Task description:
Return the run of lines below that opens with the line containing "16: (102, 75)" and closes with the line containing "24: (81, 83)", keeping each one exact.

Input material:
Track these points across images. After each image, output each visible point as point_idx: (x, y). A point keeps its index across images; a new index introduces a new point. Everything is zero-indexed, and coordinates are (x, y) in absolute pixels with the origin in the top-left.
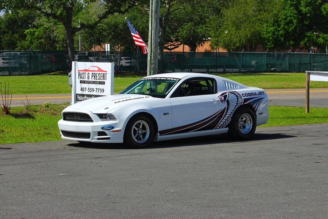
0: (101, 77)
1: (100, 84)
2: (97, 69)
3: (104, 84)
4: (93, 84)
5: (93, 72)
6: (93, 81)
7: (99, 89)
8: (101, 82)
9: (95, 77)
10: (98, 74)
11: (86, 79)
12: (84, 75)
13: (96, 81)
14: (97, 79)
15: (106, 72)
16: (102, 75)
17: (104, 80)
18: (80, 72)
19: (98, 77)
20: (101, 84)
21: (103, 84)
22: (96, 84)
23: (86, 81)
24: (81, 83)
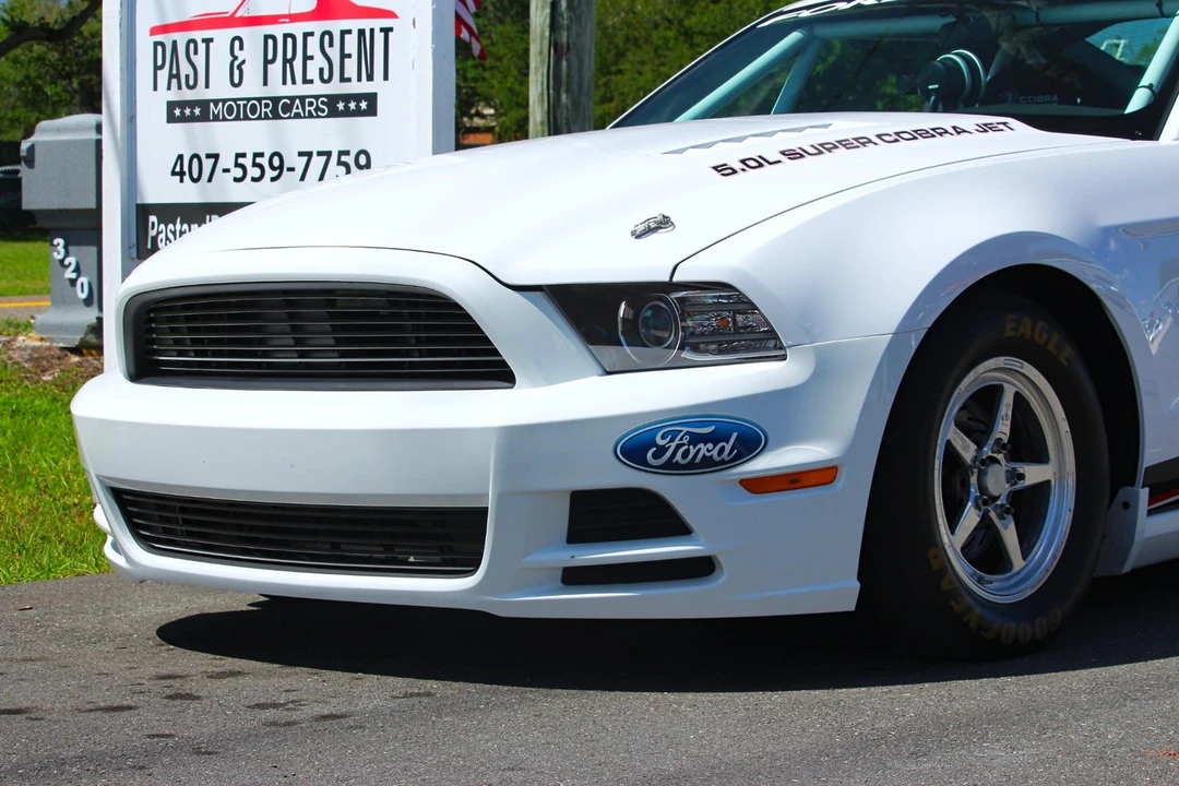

---

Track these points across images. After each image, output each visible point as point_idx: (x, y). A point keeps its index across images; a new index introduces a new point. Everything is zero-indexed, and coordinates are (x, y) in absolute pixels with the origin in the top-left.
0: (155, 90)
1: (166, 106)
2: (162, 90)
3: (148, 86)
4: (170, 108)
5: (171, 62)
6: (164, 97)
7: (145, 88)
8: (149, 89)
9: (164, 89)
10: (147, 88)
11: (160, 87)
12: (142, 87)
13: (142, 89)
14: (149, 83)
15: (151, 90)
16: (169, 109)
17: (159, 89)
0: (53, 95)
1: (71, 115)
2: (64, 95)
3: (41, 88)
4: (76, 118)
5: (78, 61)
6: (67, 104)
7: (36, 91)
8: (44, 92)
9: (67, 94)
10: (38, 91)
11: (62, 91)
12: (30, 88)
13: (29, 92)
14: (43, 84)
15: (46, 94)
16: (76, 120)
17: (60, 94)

Solution for this problem:
16: (102, 75)
17: (104, 80)
18: (80, 72)
19: (98, 77)
20: (101, 84)
21: (103, 84)
22: (96, 84)
23: (86, 81)
24: (81, 83)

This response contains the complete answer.